++++ 阅读节选

Assume the coasting is an infinite straight line. Land is in one side of coasting, sea in the other. Each small island is a point locating in the sea side. And any radar installation, locating on the coasting, can only cover d distance, so an island in the sea can be covered by a radius installation, if the distance between them is at most d.
We use Cartesian coordinate system, defining the coasting is the x-axis. The sea side is above x-axis, and the land side below. Given the position of each island in the sea, and given the distance of the coverage of the radar installation, your task is to write a program to find the minimal number of radar installations to cover all the islands. Note that the position of an island is represented by its x-y coordinates.
Figure A Sample Input of Radar Installations
Input
The input consists of several test cases. The first line of each case contains two integers n (1<=n<=1000) and d, where n is the number of islands in the sea and d is the distance of coverage of the radar installation. This is followed by n lines each containing two integers representing the coordinate of the position of each island. Then a blank line follows to separate the cases.
The input is terminated by a line containing pair of zeros
Output
For each test case output one line consisting of the test case number followed by the minimal number of radar installations needed. “-1” installation means no solution for that case.

++++++++
++++ 所给材料

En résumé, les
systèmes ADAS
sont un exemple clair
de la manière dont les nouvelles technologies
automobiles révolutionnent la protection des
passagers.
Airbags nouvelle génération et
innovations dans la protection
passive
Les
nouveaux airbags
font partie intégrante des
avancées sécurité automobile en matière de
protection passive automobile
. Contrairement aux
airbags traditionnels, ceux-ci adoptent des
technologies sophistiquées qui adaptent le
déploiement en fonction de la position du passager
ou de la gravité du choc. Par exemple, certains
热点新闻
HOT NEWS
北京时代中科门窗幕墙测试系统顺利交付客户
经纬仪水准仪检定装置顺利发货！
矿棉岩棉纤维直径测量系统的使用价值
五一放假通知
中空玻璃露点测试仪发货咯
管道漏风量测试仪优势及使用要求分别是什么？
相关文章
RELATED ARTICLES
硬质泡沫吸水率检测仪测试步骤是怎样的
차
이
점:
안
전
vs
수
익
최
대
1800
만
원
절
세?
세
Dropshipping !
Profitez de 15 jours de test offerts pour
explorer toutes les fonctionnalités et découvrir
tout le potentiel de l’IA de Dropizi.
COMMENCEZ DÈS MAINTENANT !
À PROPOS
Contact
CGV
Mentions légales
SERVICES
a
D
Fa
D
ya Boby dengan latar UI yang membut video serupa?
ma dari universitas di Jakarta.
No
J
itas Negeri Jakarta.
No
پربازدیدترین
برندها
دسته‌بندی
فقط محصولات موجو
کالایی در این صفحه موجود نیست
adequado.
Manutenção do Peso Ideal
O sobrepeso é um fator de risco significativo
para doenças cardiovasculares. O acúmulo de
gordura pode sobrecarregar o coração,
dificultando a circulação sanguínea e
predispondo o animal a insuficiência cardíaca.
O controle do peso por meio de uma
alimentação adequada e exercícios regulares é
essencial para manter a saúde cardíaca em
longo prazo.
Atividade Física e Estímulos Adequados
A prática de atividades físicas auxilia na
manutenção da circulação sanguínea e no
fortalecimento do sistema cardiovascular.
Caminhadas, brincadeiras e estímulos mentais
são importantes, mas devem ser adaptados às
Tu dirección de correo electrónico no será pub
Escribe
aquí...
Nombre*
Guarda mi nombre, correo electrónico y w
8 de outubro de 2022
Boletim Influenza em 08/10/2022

++++++++

**练习 A:**
根据阅读节选回答下列问题：
(i) 在所用的坐标系中，海岸线被定义为哪一条轴？
(ii) 输入中岛屿数量 n 的取值范围是多少？
(iii) 输入以什么样的一行作为结束？
**练习 B:** 请原样返回记录中从开头一直到含有"déploiement en fonction"的那一行为止的全部内容，首尾两行都包括在内。

**最终答案 A:**
(i) x 轴。
(ii) 1<=n<=1000。
(iii) 以包含一对零的一行结束。

**最终答案 B:**
En résumé, les
systèmes ADAS
sont un exemple clair
de la manière dont les nouvelles technologies
automobiles révolutionnent la protection des
passagers.
Airbags nouvelle génération et
innovations dans la protection
passive
Les
nouveaux airbags
font partie intégrante des
avancées sécurité automobile en matière de
protection passive automobile
. Contrairement aux
airbags traditionnels, ceux-ci adoptent des
technologies sophistiquées qui adaptent le
déploiement en fonction de la position du passager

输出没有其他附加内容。